Wat zijn slachtoffersignalen?
Een medewerker die onprettig gedrag ervaart, zal zich anders gaan gedragen. Als leidinggevende kun je je voelsprieten trainen om alert te zijn op deze gedragsveranderingen.
- Emotionele veranderingen kunnen een signaal zijn. Een medewerker die niet meegevraagd wordt naar de vrijdagmiddagborrel, zal de eerste keer daar misschien niet veel van denken. Als een week later het hele team gezamenlijk gaat lunchen en de medewerker opnieuw niet wordt meegevraagd of zelfs gezegd wordt dat ‘iemand bij de telefoon moet blijven’, gaat er toch wat knagen. Als dit soort gedrag aanhoudt, zal de medewerker
stiller, onzekerder en teruggetrokken raken en gaat hij misschien zelfs een overleg uit de weg. - Veranderingen in communicatie hebben ook een stoplichtfunctie. Een medewerker die cynisch wordt, vaker begint te klagen, hints geeft, probeert iets te zeggen zonder dat duidelijk te doen.
- Aan het functioneren van medewerkers kun je soms ook afleiden dat er iets speelt wat nog niet openlijk op tafel ligt. Een terugval in vaardigheden of plotselinge toename van fouten kunnen tekenen zijn. Een medewerker die minder productief is of aan zelfvertrouwen inboet, vergt ook een oplettend oog van collega’s en leidinggevende.
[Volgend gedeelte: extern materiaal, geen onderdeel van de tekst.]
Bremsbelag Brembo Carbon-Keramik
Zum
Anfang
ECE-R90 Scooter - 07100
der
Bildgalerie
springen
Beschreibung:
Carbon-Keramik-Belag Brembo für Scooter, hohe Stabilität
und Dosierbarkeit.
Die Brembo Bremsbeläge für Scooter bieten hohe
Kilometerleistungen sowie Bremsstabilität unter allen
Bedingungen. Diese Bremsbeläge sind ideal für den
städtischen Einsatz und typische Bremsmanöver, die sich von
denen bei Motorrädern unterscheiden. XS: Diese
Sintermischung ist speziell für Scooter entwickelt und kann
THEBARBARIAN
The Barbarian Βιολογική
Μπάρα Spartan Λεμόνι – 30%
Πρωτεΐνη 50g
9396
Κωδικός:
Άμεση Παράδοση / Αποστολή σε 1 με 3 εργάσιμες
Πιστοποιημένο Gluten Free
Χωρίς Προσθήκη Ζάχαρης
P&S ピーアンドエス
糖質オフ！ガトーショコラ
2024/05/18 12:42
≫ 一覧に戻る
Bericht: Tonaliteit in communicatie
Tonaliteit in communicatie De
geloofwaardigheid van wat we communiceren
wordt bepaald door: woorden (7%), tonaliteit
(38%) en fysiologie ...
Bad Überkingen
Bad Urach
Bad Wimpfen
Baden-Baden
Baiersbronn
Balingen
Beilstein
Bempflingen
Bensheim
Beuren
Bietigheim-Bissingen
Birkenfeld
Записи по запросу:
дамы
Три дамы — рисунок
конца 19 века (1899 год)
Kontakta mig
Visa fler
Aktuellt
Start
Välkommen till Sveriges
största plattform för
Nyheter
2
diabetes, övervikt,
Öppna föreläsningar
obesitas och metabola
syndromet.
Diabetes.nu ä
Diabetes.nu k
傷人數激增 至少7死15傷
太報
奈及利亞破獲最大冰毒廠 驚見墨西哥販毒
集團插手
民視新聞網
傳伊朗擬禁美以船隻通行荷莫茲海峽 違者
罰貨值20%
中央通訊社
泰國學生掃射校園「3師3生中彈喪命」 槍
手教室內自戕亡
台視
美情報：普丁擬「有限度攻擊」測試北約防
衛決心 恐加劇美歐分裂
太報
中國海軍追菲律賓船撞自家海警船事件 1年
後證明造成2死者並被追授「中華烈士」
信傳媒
- Veranderd gedrag in de groep, zoals sterke afhankelijkheid tonen van één of een paar mensen. Of dat iemand een ander juist uit de weggaat. Een spraakzame medewerker die in het bijzijn van specifieke personen telkens zwijgt, is eveneens een signaal.
Wat wijst op potentiële lastveroorzakers van ongewenst gedrag?
Goedbedoelde uitspraken als ‘Je kent hem toch, zo is hij nou eenmaal’ of ‘Hij bedoelt het niet verkeerd’ zijn duidelijke signalen dat er sprake is van onprettig gedrag. Enige alertheid is ook aan te bevelen bij een medewerker die zich negatief uitlaat over anderen, grapjes maakt ten koste van groepen of specifieke personen of die hele lange tenen heeft. Ook een medewerker die onverschillig is, geen hulp biedt als daar om wordt gevraagd of juist overdreven aardig is tegen een collega als anderen erbij zijn, kan wijzen op een potentiële lastveroorzaker.